Sumner shared the results of her research with District 29’s Councilwoman, Vivian Wilhoite, who represents the Antioch neighborhood that was sprayed five times last summer. Wilhoite volunteered to meet with the Director of the Health Department, Dr. William Paul, to request that the department enhance their program and be more proactive. During the meetings, Paul acknowledged some of the weaknesses in the program and promised that improvements would be made or considered. A few weeks after the meetings, he announced that the Health Department would hold its annual Backyard Inspection Day in Antioch where spraying took place last year.
Health Department staff and community volunteers, including Wilhoite and Sumner, will meet at Lakeview Elementary at 8:30 a.m. Saturday, April 25th. They will go door-to-door from 9 a.m. until noon offering approximately 200 homeowners backyard inspections to identify mosquito breeding grounds. In addition to the inspections, homeowners will learn how to reduce mosquito breeding grounds and how to protect themselves from biting mosquitoes.
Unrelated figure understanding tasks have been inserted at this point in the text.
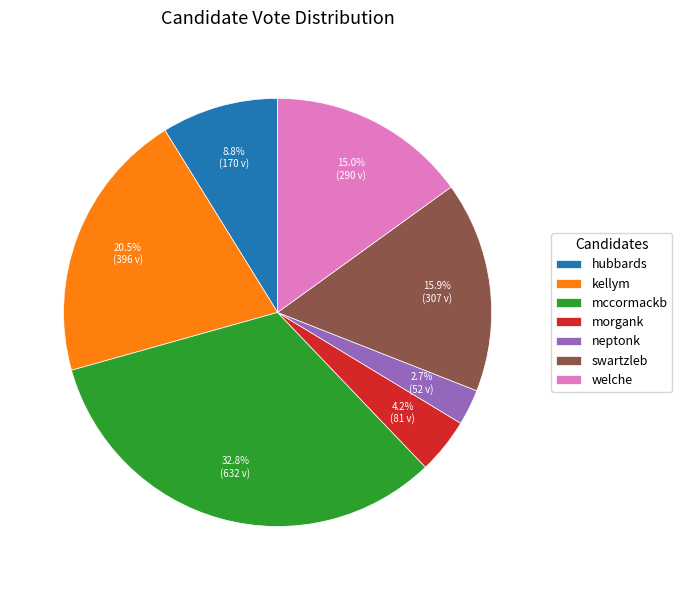

Which has a higher value, welche or kellym?

kellym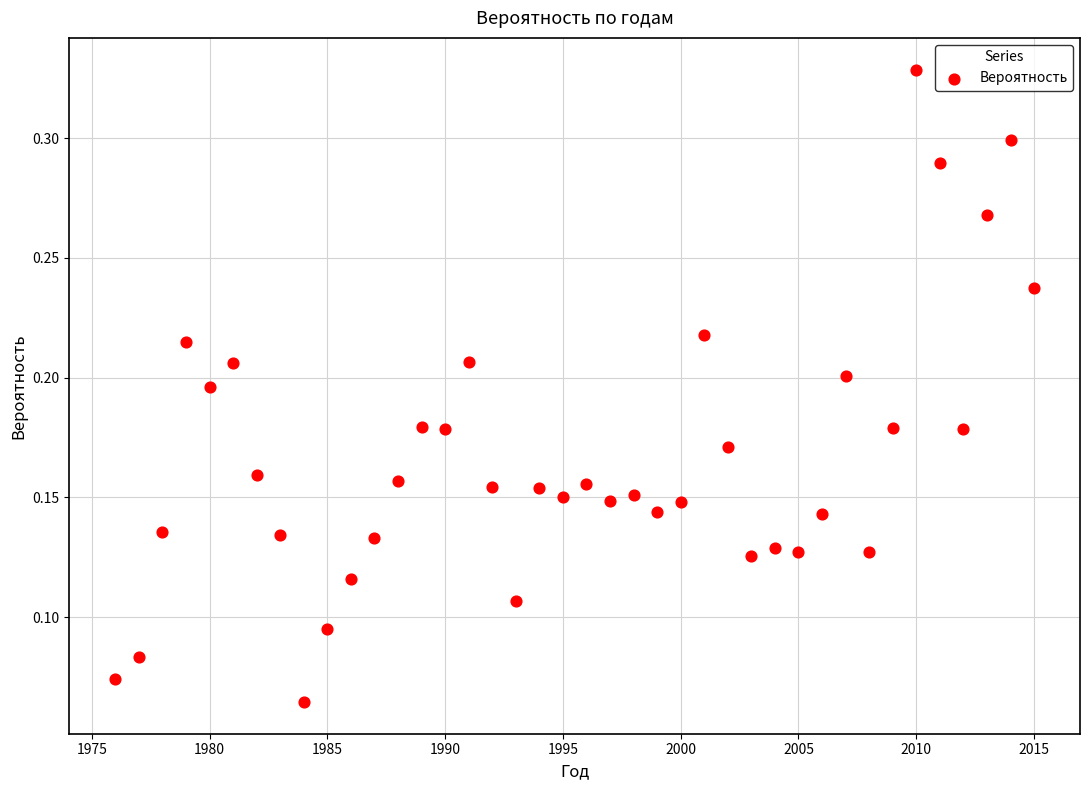

What is the range of X values (max minus min)?

39.0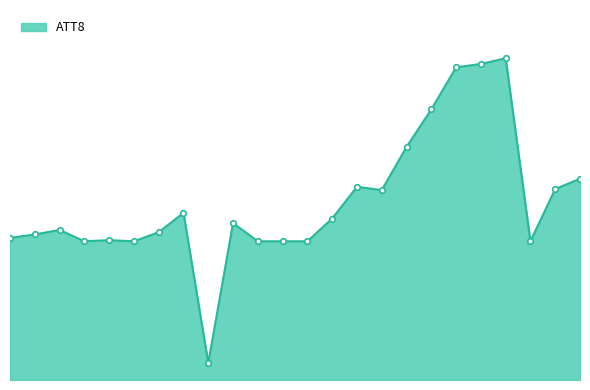

How many points are higher than both their immediate neighbors (excluding endpoints)?

6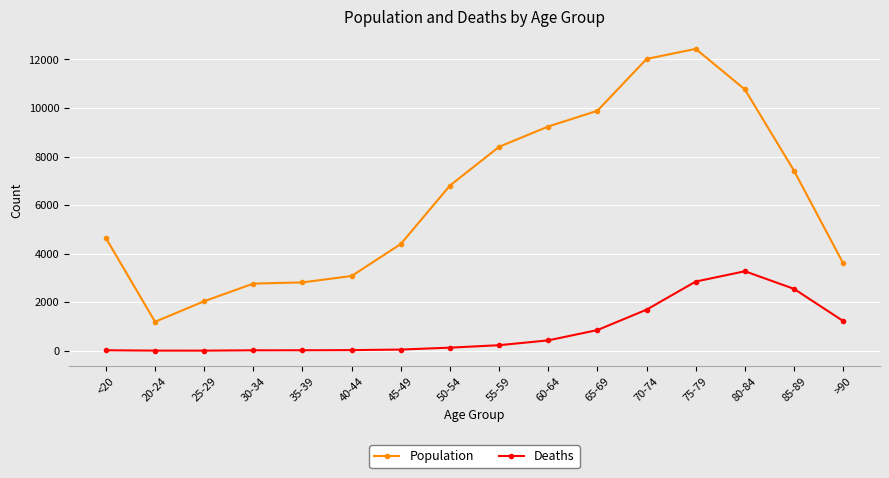

What is the difference between the highest and lowest values at 80-84?

7491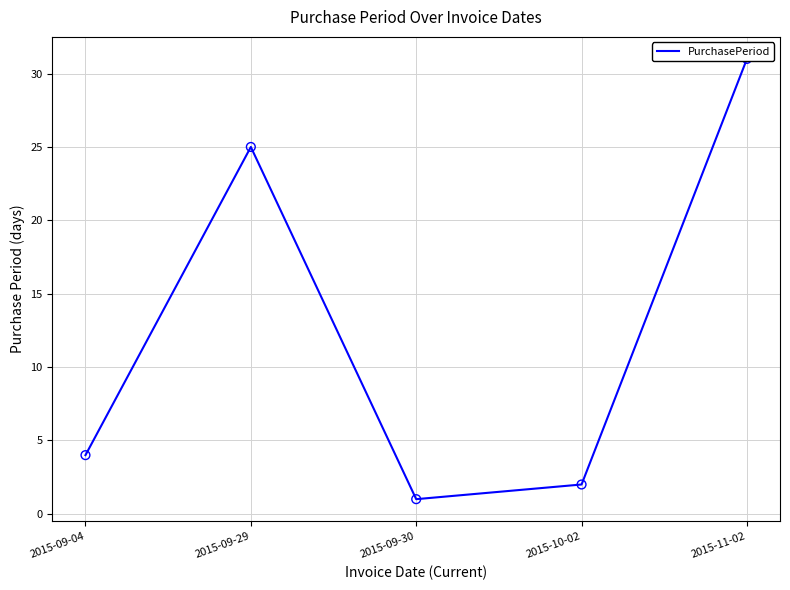

What is the change in value from 2015-10-02 to 2015-11-02?

+29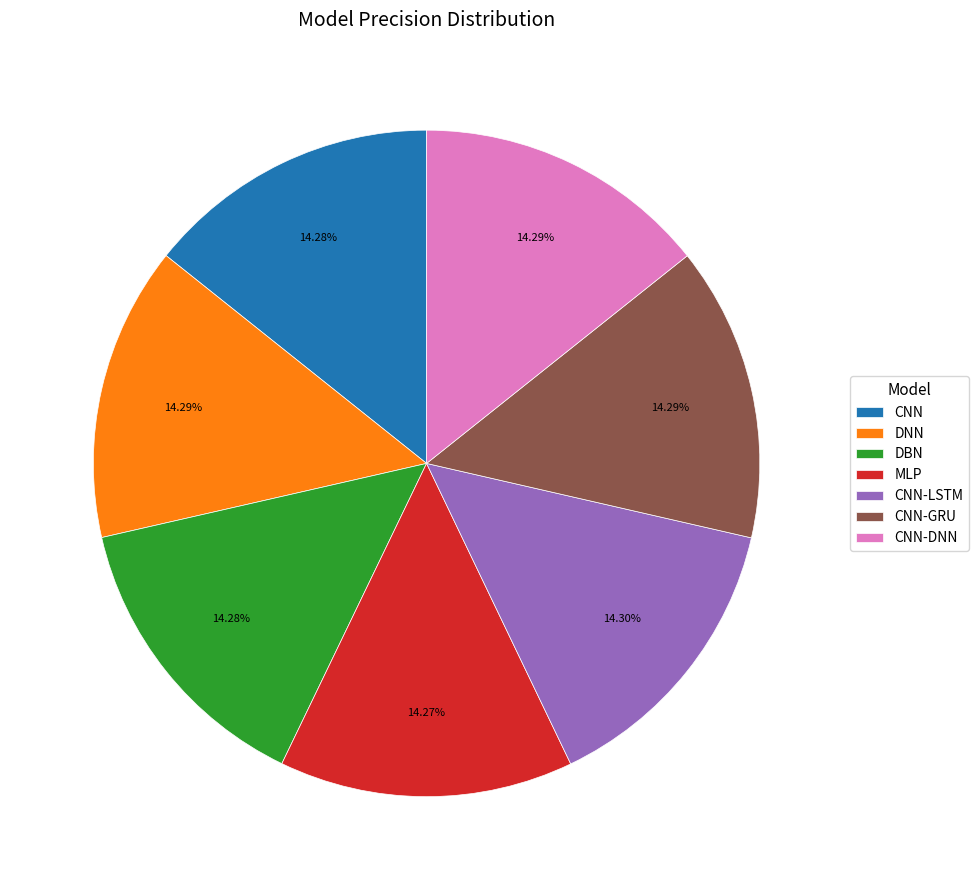

To the nearest percent, what percentage of the pie is DBN?

14%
Sumner brought the idea of Backyard Inspection Days to the Health Department in 2004. The department has used a Backyard Inspection Day to kick off the mosquito season each year since. Sumner commented, “The original idea was to hold periodic inspection days throughout the summer to help neighborhoods with mosquito problems. I’d like to see this happen this summer. The Backyard Inspection Day has been helpful to the one neighborhood they select each year and it is good publicity for the department. I look forward to seeing Dr. Paul’s new plan. I hope it is strategic and takes full advantage of more effective and greener approaches.”